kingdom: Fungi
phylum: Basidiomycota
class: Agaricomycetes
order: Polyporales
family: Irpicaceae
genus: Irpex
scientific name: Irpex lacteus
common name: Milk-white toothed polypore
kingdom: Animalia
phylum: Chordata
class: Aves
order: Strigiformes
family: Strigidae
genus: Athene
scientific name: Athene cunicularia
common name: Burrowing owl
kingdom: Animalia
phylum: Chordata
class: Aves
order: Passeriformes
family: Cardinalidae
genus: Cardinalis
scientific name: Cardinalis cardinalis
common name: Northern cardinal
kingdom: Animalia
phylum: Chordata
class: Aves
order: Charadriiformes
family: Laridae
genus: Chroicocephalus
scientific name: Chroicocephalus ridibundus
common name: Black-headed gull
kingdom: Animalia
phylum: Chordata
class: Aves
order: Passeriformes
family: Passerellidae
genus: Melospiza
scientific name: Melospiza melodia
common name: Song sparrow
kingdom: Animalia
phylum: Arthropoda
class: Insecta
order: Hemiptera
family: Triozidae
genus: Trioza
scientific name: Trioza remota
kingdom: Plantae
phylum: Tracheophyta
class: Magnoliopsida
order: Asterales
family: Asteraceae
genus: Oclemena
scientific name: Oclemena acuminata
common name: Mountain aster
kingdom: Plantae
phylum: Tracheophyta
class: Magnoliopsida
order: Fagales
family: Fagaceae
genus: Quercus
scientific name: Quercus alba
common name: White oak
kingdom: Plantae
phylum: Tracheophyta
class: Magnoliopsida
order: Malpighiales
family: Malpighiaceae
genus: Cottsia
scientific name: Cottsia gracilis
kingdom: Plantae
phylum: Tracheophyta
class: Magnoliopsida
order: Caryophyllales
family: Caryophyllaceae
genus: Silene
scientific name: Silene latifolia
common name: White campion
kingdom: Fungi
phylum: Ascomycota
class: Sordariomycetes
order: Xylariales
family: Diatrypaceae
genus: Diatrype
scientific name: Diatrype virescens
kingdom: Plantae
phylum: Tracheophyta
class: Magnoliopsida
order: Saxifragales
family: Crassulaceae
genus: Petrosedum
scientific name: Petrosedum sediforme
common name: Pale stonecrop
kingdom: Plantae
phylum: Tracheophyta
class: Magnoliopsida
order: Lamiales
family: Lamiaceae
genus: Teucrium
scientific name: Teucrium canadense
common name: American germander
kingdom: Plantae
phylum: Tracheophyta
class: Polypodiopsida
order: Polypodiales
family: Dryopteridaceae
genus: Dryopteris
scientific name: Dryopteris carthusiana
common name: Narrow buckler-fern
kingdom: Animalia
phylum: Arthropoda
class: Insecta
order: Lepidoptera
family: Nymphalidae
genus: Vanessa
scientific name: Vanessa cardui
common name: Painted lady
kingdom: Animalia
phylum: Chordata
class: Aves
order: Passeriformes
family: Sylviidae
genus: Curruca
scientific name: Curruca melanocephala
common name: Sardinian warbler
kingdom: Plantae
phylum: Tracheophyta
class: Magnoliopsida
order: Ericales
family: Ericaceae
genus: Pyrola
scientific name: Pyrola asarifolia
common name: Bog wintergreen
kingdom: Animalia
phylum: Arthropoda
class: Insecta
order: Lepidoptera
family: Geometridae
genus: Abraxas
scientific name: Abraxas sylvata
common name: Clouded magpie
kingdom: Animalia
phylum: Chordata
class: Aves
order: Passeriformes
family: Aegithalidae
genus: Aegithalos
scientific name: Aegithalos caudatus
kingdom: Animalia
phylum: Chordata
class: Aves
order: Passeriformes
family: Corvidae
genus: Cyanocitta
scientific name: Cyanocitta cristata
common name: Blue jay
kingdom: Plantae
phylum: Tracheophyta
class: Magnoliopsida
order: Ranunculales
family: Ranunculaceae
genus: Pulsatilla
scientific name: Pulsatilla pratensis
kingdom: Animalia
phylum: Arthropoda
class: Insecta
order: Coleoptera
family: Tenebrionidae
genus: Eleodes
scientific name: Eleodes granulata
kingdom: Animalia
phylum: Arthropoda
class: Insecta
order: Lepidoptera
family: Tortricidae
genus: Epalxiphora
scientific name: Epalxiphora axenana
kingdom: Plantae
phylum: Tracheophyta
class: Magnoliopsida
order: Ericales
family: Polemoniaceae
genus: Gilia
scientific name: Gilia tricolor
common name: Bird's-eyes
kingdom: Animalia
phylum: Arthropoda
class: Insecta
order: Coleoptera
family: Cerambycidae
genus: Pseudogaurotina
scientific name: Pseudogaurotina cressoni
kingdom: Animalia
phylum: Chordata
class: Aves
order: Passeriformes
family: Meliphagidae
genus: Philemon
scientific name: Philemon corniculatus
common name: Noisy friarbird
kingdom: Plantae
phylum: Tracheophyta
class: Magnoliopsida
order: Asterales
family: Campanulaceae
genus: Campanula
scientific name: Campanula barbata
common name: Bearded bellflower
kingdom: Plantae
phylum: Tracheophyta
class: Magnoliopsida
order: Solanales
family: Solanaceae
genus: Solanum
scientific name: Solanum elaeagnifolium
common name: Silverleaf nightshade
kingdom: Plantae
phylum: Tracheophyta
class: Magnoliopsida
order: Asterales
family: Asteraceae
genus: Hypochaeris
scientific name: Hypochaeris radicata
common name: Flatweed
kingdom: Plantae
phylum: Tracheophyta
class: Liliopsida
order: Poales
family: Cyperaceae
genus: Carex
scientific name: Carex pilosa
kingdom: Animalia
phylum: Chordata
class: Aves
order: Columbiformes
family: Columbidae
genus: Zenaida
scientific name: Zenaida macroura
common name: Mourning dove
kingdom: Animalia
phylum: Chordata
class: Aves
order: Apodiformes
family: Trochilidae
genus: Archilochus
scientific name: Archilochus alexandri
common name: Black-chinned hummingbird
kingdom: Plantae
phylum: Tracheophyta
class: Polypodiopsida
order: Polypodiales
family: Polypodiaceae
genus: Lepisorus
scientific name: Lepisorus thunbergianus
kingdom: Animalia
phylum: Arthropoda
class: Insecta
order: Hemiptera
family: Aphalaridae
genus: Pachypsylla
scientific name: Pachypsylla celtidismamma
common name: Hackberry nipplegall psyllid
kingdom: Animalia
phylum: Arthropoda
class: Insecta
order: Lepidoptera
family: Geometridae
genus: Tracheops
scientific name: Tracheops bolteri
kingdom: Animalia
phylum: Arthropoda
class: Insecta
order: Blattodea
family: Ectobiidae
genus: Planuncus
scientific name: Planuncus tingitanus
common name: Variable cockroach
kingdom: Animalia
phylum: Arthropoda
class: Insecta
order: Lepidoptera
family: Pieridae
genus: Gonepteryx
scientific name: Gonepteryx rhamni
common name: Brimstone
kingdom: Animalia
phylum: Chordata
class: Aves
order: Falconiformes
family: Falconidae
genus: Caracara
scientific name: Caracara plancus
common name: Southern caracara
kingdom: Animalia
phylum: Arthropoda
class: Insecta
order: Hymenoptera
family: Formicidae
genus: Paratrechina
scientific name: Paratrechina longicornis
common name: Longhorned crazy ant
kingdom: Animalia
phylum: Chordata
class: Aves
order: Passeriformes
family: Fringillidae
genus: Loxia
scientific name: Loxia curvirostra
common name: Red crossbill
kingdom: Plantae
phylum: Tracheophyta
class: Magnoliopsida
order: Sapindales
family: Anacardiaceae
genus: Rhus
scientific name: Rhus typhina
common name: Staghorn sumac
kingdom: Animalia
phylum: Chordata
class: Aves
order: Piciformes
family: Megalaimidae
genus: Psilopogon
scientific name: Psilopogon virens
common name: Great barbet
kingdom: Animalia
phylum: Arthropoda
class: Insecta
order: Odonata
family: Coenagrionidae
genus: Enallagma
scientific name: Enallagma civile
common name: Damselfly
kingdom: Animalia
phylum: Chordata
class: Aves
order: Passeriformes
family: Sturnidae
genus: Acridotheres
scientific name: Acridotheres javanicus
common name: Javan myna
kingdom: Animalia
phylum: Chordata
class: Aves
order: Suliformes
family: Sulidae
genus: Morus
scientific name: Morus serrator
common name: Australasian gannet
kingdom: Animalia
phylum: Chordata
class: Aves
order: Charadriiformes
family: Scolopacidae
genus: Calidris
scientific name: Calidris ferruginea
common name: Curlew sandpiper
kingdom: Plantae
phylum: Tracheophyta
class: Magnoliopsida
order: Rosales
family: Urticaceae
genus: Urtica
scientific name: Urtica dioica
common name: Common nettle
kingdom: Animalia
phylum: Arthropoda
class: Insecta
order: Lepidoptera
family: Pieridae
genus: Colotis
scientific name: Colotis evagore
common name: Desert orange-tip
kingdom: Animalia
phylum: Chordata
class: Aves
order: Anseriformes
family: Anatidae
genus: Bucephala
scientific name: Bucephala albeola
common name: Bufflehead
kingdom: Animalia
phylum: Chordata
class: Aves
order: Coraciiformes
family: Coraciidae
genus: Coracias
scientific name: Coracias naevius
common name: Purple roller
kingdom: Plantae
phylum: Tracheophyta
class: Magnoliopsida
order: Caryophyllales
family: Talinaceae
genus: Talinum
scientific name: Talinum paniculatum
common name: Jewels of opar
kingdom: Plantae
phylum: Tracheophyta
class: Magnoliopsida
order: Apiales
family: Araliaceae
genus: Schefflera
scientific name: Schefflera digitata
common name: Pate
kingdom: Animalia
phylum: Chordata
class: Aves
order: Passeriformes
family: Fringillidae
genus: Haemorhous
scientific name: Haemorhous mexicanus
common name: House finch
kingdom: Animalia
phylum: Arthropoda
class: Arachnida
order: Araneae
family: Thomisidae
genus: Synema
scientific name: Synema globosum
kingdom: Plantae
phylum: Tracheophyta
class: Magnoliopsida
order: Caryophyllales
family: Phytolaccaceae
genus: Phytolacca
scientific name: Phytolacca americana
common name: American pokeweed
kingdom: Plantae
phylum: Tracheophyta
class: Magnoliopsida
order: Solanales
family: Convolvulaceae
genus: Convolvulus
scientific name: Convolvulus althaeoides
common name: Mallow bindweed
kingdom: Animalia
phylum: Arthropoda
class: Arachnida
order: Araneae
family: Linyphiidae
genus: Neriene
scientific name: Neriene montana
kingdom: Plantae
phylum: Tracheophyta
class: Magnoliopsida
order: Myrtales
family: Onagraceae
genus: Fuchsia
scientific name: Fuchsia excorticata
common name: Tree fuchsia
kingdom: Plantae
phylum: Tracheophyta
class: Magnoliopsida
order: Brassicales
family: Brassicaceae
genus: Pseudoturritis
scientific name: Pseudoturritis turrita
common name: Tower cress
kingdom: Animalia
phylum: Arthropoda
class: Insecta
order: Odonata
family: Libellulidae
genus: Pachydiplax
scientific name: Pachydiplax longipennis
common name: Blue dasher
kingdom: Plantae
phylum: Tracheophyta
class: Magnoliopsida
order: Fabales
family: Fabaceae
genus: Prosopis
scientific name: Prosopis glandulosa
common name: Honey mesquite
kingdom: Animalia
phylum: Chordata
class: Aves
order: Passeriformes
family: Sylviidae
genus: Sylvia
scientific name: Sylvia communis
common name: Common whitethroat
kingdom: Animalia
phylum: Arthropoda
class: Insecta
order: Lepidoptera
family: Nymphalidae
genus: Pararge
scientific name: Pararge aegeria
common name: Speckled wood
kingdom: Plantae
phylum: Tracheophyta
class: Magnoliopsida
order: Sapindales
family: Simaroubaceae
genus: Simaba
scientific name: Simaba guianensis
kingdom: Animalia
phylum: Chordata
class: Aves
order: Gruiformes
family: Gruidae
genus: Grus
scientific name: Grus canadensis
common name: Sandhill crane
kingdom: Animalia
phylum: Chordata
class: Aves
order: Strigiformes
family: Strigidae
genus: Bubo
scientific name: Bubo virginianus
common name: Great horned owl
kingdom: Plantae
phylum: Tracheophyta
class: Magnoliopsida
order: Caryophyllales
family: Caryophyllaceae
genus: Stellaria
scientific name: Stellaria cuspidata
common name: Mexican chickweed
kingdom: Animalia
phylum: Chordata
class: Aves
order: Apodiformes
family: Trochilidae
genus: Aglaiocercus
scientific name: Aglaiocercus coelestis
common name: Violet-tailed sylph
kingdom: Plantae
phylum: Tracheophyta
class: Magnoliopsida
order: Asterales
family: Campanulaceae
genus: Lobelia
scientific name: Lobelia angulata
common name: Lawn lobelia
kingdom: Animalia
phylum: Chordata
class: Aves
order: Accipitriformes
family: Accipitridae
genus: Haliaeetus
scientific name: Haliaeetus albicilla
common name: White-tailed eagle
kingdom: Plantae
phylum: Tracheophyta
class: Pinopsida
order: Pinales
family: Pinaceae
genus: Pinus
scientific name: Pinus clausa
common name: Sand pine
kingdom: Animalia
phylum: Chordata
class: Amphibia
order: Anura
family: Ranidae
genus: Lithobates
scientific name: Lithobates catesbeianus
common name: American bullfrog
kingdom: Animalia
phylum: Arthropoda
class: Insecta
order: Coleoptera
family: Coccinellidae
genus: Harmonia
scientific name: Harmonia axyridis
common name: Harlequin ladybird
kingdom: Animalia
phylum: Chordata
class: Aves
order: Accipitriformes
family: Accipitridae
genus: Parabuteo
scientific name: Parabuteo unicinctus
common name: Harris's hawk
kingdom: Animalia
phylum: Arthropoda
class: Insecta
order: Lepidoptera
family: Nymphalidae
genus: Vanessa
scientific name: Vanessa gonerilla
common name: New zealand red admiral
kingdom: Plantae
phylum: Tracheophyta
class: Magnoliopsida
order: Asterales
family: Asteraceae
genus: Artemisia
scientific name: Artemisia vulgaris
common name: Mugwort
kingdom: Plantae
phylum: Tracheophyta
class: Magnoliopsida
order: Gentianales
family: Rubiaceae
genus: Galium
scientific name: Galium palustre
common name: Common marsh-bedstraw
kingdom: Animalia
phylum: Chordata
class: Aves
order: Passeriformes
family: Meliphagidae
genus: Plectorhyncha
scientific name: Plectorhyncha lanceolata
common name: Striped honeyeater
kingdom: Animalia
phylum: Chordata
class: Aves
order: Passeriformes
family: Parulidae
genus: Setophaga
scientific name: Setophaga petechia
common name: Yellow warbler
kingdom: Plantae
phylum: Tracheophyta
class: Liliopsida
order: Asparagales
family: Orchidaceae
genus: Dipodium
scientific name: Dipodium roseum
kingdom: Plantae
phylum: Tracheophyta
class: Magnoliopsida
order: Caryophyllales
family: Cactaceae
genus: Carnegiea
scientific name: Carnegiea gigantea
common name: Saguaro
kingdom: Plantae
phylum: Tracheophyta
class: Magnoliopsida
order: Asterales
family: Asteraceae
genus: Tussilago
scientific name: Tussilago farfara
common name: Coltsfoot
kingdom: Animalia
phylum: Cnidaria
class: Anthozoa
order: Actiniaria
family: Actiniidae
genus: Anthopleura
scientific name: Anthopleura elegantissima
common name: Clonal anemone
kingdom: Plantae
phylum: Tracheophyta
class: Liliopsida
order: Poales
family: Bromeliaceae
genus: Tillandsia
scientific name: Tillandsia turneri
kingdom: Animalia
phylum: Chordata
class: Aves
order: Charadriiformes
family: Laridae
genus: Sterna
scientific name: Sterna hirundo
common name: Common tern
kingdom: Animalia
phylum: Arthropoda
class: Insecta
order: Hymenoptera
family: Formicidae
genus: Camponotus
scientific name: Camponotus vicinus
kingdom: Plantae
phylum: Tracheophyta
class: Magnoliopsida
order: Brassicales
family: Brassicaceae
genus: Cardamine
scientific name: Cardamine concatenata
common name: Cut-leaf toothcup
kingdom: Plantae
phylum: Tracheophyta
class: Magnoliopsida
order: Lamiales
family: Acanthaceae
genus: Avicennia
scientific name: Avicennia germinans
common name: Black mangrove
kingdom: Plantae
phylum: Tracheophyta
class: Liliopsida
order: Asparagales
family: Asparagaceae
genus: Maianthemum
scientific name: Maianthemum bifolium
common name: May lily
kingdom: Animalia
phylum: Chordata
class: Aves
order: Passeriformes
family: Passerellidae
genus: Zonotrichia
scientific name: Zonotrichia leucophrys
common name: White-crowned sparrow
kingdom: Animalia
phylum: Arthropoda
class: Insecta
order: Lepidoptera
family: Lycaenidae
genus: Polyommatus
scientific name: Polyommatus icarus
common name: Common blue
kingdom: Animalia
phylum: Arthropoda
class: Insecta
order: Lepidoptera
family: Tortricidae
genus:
◇ ◇ ◇
● **Instructions for the task**
Copy the listing word for word, from its first line down to and including the line that contains "genus: Petrosedum".

● **Right answer**
kingdom: Fungi
phylum: Basidiomycota
class: Agaricomycetes
order: Polyporales
family: Irpicaceae
genus: Irpex
scientific name: Irpex lacteus
common name: Milk-white toothed polypore
kingdom: Animalia
phylum: Chordata
class: Aves
order: Strigiformes
family: Strigidae
genus: Athene
scientific name: Athene cunicularia
common name: Burrowing owl
kingdom: Animalia
phylum: Chordata
class: Aves
order: Passeriformes
family: Cardinalidae
genus: Cardinalis
scientific name: Cardinalis cardinalis
common name: Northern cardinal
kingdom: Animalia
phylum: Chordata
class: Aves
order: Charadriiformes
family: Laridae
genus: Chroicocephalus
scientific name: Chroicocephalus ridibundus
common name: Black-headed gull
kingdom: Animalia
phylum: Chordata
class: Aves
order: Passeriformes
family: Passerellidae
genus: Melospiza
scientific name: Melospiza melodia
common name: Song sparrow
kingdom: Animalia
phylum: Arthropoda
class: Insecta
order: Hemiptera
family: Triozidae
genus: Trioza
scientific name: Trioza remota
kingdom: Plantae
phylum: Tracheophyta
class: Magnoliopsida
order: Asterales
family: Asteraceae
genus: Oclemena
scientific name: Oclemena acuminata
common name: Mountain aster
kingdom: Plantae
phylum: Tracheophyta
class: Magnoliopsida
order: Fagales
family: Fagaceae
genus: Quercus
scientific name: Quercus alba
common name: White oak
kingdom: Plantae
phylum: Tracheophyta
class: Magnoliopsida
order: Malpighiales
family: Malpighiaceae
genus: Cottsia
scientific name: Cottsia gracilis
kingdom: Plantae
phylum: Tracheophyta
class: Magnoliopsida
order: Caryophyllales
family: Caryophyllaceae
genus: Silene
scientific name: Silene latifolia
common name: White campion
kingdom: Fungi
phylum: Ascomycota
class: Sordariomycetes
order: Xylariales
family: Diatrypaceae
genus: Diatrype
scientific name: Diatrype virescens
kingdom: Plantae
phylum: Tracheophyta
class: Magnoliopsida
order: Saxifragales
family: Crassulaceae
genus: Petrosedum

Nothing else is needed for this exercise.